How to complete this task:
When you write out the listing, keep every word as it stands and drop the pictures.
•••
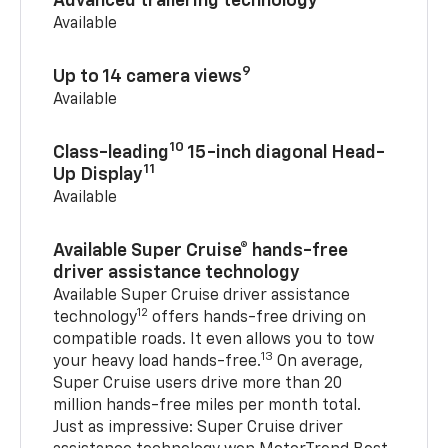
Advanced trailering technology
Available
9
Up to 14 camera views
Available
10
Class-leading
15-inch diagonal Head-
11
Up Display
Available
Available Super Cruise® hands-free
driver assistance technology
Available Super Cruise driver assistance
12
technology
offers hands-free driving on
compatible roads. It even allows you to tow
13
your heavy load hands-free.
On average,
Super Cruise users drive more than 20
million hands-free miles per month total.
Just as impressive: Super Cruise driver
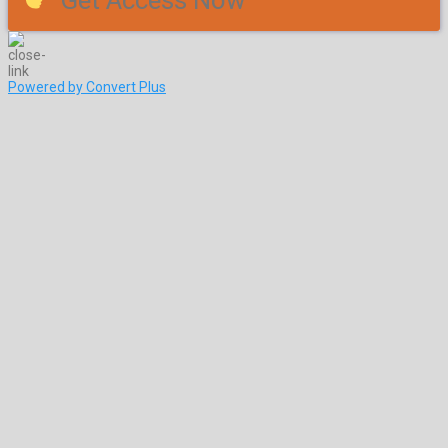
Get Access Now
Powered by Convert Plus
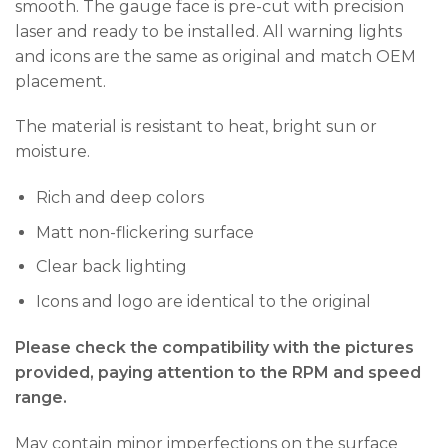
smooth. The gauge face is pre-cut with precision
laser and ready to be installed. All warning lights
and icons are the same as original and match OEM
placement.
The material is resistant to heat, bright sun or
moisture.
Rich and deep colors
Matt non-flickering surface
Clear back lighting
Icons and logo are identical to the original
Please check the compatibility with the pictures
provided, paying attention to the RPM and speed
range.
May contain minor imperfections on the surface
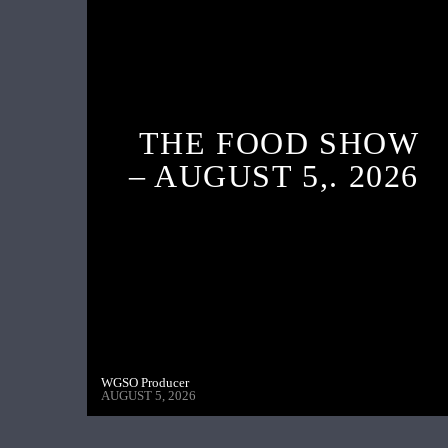
THE FOOD SHOW
– AUGUST 5,. 2026
WGSO Producer
AUGUST 5, 2026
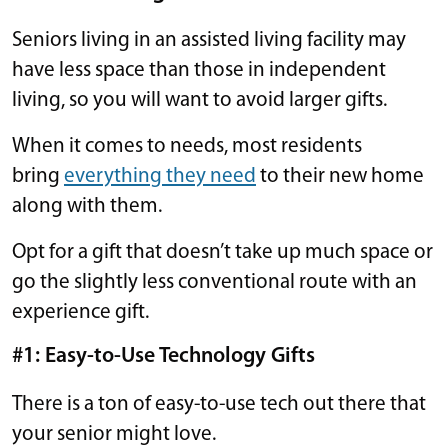
Seniors living in an assisted living facility may
have less space than those in independent
living, so you will want to avoid larger gifts.
When it comes to needs, most residents
bring
everything they need
to their new home
along with them.
Opt for a gift that doesn’t take up much space or
go the slightly less conventional route with an
experience gift.
#1: Easy-to-Use Technology Gifts
There is a ton of easy-to-use tech out there that
your senior might love.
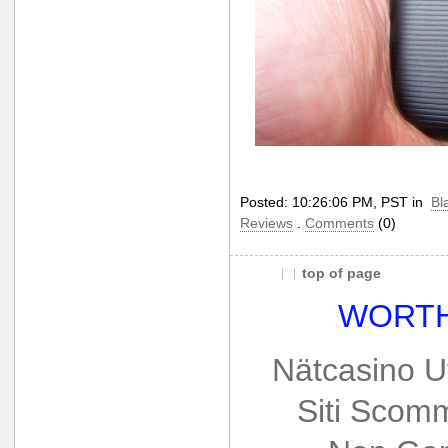
Posted: 10:26:06 PM, PST in
Bl
Reviews
.
Comments
(0)
top of page
WORTH
Nätcasino U
Siti Scom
•••
Solution for this task:
Advanced trailering technology
Available
9
Up to 14 camera views
Available
10
Class-leading
15-inch diagonal Head-
11
Up Display
Available
Available Super Cruise® hands-free
driver assistance technology
Available Super Cruise driver assistance
12
technology
offers hands-free driving on
compatible roads. It even allows you to tow
13
your heavy load hands-free.
On average,
Super Cruise users drive more than 20
million hands-free miles per month total.
Just as impressive: Super Cruise driver
Get Access Now
Powered by Convert Plus
smooth. The gauge face is pre-cut with precision
laser and ready to be installed. All warning lights
and icons are the same as original and match OEM
placement.
The material is resistant to heat, bright sun or
moisture.
Rich and deep colors
Matt non-flickering surface
Clear back lighting
Icons and logo are identical to the original
Please check the compatibility with the pictures
provided, paying attention to the RPM and speed
range.
May contain minor imperfections on the surface
THE FOOD SHOW
– AUGUST 5,. 2026
WGSO Producer
AUGUST 5, 2026
Seniors living in an assisted living facility may
have less space than those in independent
living, so you will want to avoid larger gifts.
When it comes to needs, most residents
bring
everything they need
to their new home
along with them.
Opt for a gift that doesn’t take up much space or
go the slightly less conventional route with an
experience gift.
#1: Easy-to-Use Technology Gifts
There is a ton of easy-to-use tech out there that
your senior might love.
Posted: 10:26:06 PM, PST in
Bl
Reviews
.
Comments
(0)
top of page
WORTH
Nätcasino U
Siti Scom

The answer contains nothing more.